Q14. What is the method used to improve classifier performance?
The authors test their methodology on twenty datasets from the University of California at Irvine repository, using two simple classifiers: Naive Bayes and a Support Vector Machine with a polynomial kernel of degree one.
Q15. What is the VC dimension of a simple classifier?
The results above indicate that the complexity of a simple classifier, as measured by the VC dimension, grows at a slower rate with increased boundaries than with more flexible boundaries.
Q16. What is the way to improve classifier accuracy?
The authors propose an approach to improve the accuracy of simple classifiers through a pre-processing step that applies a clustering algorithm over examples belonging to the same class.

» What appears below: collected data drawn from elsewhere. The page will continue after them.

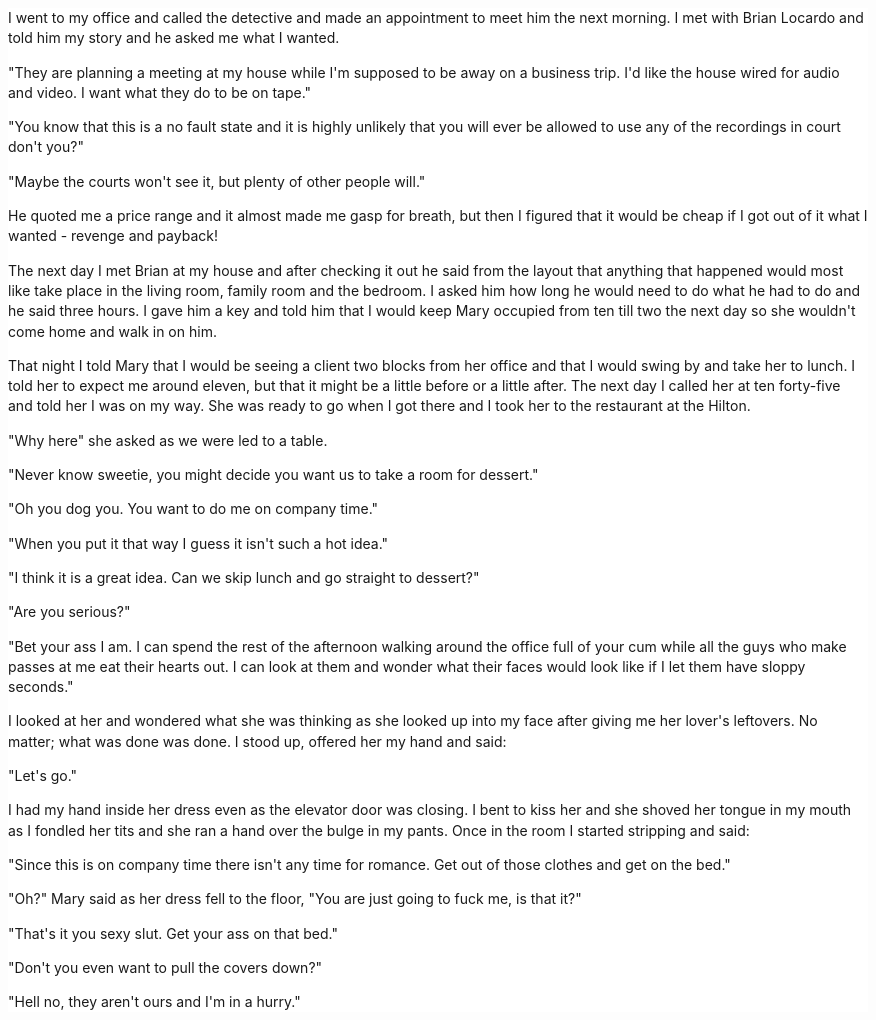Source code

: I went to my office and called the detective and made an appointment to meet him the next morning. I met with Brian Locardo and told him my story and he asked me what I wanted. 

"They are planning a meeting at my house while I'm supposed to be away on a business trip. I'd like the house wired for audio and video. I want what they do to be on tape." 

"You know that this is a no fault state and it is highly unlikely that you will ever be allowed to use any of the recordings in court don't you?" 

"Maybe the courts won't see it, but plenty of other people will." 

He quoted me a price range and it almost made me gasp for breath, but then I figured that it would be cheap if I got out of it what I wanted - revenge and payback! 

The next day I met Brian at my house and after checking it out he said from the layout that anything that happened would most like take place in the living room, family room and the bedroom. I asked him how long he would need to do what he had to do and he said three hours. I gave him a key and told him that I would keep Mary occupied from ten till two the next day so she wouldn't come home and walk in on him. 

That night I told Mary that I would be seeing a client two blocks from her office and that I would swing by and take her to lunch. I told her to expect me around eleven, but that it might be a little before or a little after. The next day I called her at ten forty-five and told her I was on my way. She was ready to go when I got there and I took her to the restaurant at the Hilton. 

"Why here" she asked as we were led to a table. 

"Never know sweetie, you might decide you want us to take a room for dessert." 

"Oh you dog you. You want to do me on company time." 

"When you put it that way I guess it isn't such a hot idea." 

"I think it is a great idea. Can we skip lunch and go straight to dessert?" 

"Are you serious?" 

"Bet your ass I am. I can spend the rest of the afternoon walking around the office full of your cum while all the guys who make passes at me eat their hearts out. I can look at them and wonder what their faces would look like if I let them have sloppy seconds." 

I looked at her and wondered what she was thinking as she looked up into my face after giving me her lover's leftovers. No matter; what was done was done. I stood up, offered her my hand and said: 

"Let's go." 

I had my hand inside her dress even as the elevator door was closing. I bent to kiss her and she shoved her tongue in my mouth as I fondled her tits and she ran a hand over the bulge in my pants. Once in the room I started stripping and said: 

"Since this is on company time there isn't any time for romance. Get out of those clothes and get on the bed." 

"Oh?" Mary said as her dress fell to the floor, "You are just going to fuck me, is that it?" 

"That's it you sexy slut. Get your ass on that bed." 

"Don't you even want to pull the covers down?" 

"Hell no, they aren't ours and I'm in a hurry." 

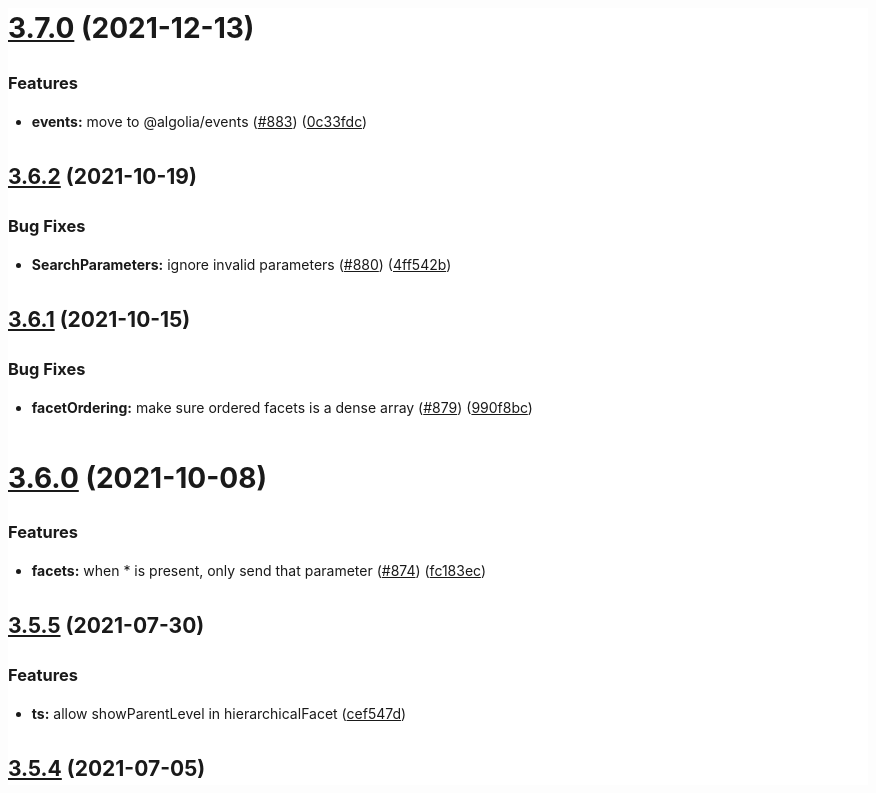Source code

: # [3.7.0](https://github.com/algolia/algoliasearch-helper-js/compare/3.6.2...3.7.0) (2021-12-13)

### Features

- **events:** move to @algolia/events ([#883](https://github.com/algolia/algoliasearch-helper-js/issues/883)) ([0c33fdc](https://github.com/algolia/algoliasearch-helper-js/commit/0c33fdc0063d7486db71ba0c6952339dc8b93ae5))

## [3.6.2](https://github.com/algolia/algoliasearch-helper-js/compare/3.6.1...3.6.2) (2021-10-19)

### Bug Fixes

- **SearchParameters:** ignore invalid parameters ([#880](https://github.com/algolia/algoliasearch-helper-js/issues/880)) ([4ff542b](https://github.com/algolia/algoliasearch-helper-js/commit/4ff542b70b92a6b81cce8b9255700b0bc0817edd))

## [3.6.1](https://github.com/algolia/algoliasearch-helper-js/compare/3.6.0...3.6.1) (2021-10-15)

### Bug Fixes

- **facetOrdering:** make sure ordered facets is a dense array ([#879](https://github.com/algolia/algoliasearch-helper-js/issues/879)) ([990f8bc](https://github.com/algolia/algoliasearch-helper-js/commit/990f8bc133dd379c457c52f750a87944e2f2924c))

# [3.6.0](https://github.com/algolia/algoliasearch-helper-js/compare/3.5.5...3.6.0) (2021-10-08)

### Features

- **facets:** when \* is present, only send that parameter ([#874](https://github.com/algolia/algoliasearch-helper-js/issues/874)) ([fc183ec](https://github.com/algolia/algoliasearch-helper-js/commit/fc183ec2910d4ba33067b3487f3a70e940fd24d3))

## [3.5.5](https://github.com/algolia/algoliasearch-helper-js/compare/3.5.4...3.5.5) (2021-07-30)

### Features

- **ts:** allow showParentLevel in hierarchicalFacet ([cef547d](https://github.com/algolia/algoliasearch-helper-js/commit/cef547d8f48bf2cdb2d28476f8d3715c1b1a40d8))

## [3.5.4](https://github.com/algolia/algoliasearch-helper-js/compare/3.5.3...3.5.4) (2021-07-05)
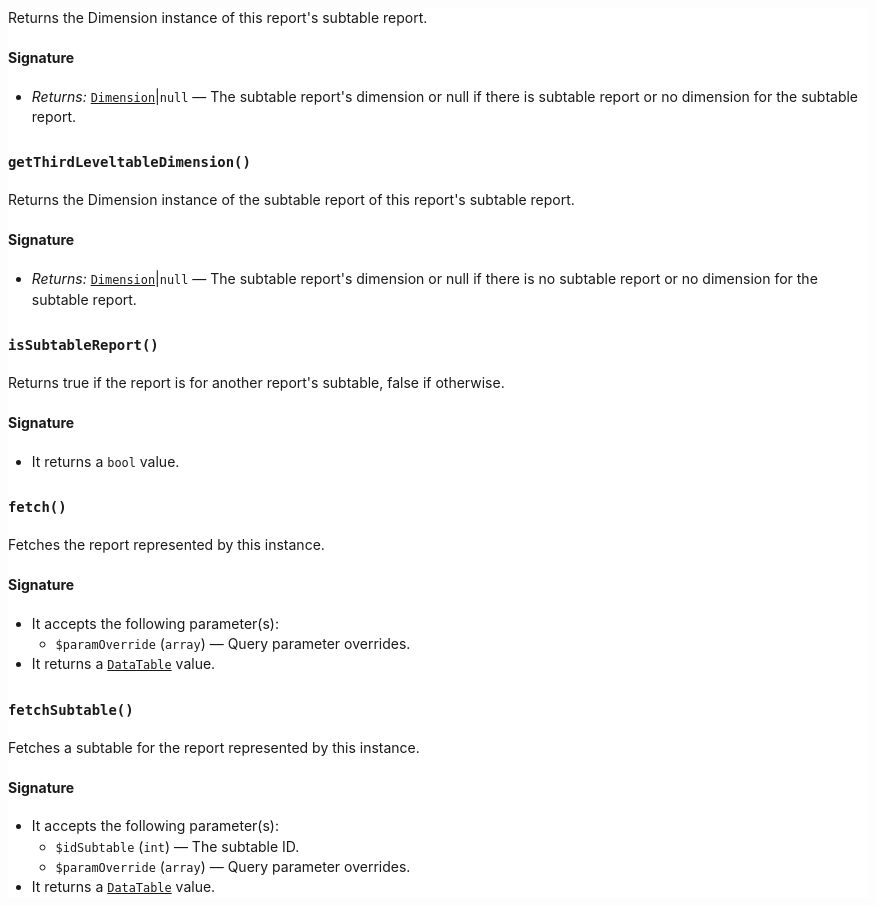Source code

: Returns the Dimension instance of this report's subtable report.

#### Signature


- *Returns:*  [`Dimension`](../../Piwik/Columns/Dimension.md)|`null` &mdash;
    The subtable report's dimension or null if there is subtable report or no dimension for the subtable report.

<a name="getthirdleveltabledimension" id="getthirdleveltabledimension"></a>
<a name="getThirdLeveltableDimension" id="getThirdLeveltableDimension"></a>
### `getThirdLeveltableDimension()`

Returns the Dimension instance of the subtable report of this report's subtable report.

#### Signature


- *Returns:*  [`Dimension`](../../Piwik/Columns/Dimension.md)|`null` &mdash;
    The subtable report's dimension or null if there is no subtable report or no dimension for the subtable report.

<a name="issubtablereport" id="issubtablereport"></a>
<a name="isSubtableReport" id="isSubtableReport"></a>
### `isSubtableReport()`

Returns true if the report is for another report's subtable, false if otherwise.

#### Signature

- It returns a `bool` value.

<a name="fetch" id="fetch"></a>
<a name="fetch" id="fetch"></a>
### `fetch()`

Fetches the report represented by this instance.

#### Signature

-  It accepts the following parameter(s):
    - `$paramOverride` (`array`) &mdash;
       Query parameter overrides.
- It returns a [`DataTable`](../../Piwik/DataTable.md) value.

<a name="fetchsubtable" id="fetchsubtable"></a>
<a name="fetchSubtable" id="fetchSubtable"></a>
### `fetchSubtable()`

Fetches a subtable for the report represented by this instance.

#### Signature

-  It accepts the following parameter(s):
    - `$idSubtable` (`int`) &mdash;
       The subtable ID.
    - `$paramOverride` (`array`) &mdash;
       Query parameter overrides.
- It returns a [`DataTable`](../../Piwik/DataTable.md) value.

Q17. What does the algorithm do when it does not improve performance?
When clustering does not seem to improve performance, their approach simply reverts the effects of clustering, leaving the original dataset intact.
Q18. What is the algorithm's approach to calculating clusters?
Next the authors start looking for pairs of clusters (e.g. {cj1 , c j 2 }) and computepredictive accuracy assuming the two clusters on each pair are mapped to the same index.
Q19. What is the case where a classifier defines a discriminant function for each class?
The authors consider the case where a classifier defines a discriminant function for each class gj(x), j = 1, 2, · · · , k and chooses the class corresponding to the discriminant function with highest value (ties are broken arbitrarily):h(x) = ym iff gm(x) ≥ gj(x) (1)Possibly, the simplest case is that of a linear discriminant function, where the approximation is based on a linear model:gj(x) = w0 +n∑i=1wixi (2)where each wi, 0 ≤ i ≤ n, is a coefficient that must be learned by the classification algorithm.
Q20. How do the authors increase the representational power of in small steps?
Here the authors provide evidence showing that their approach increases the representational power of φ in small steps to avoid a large increase in variance.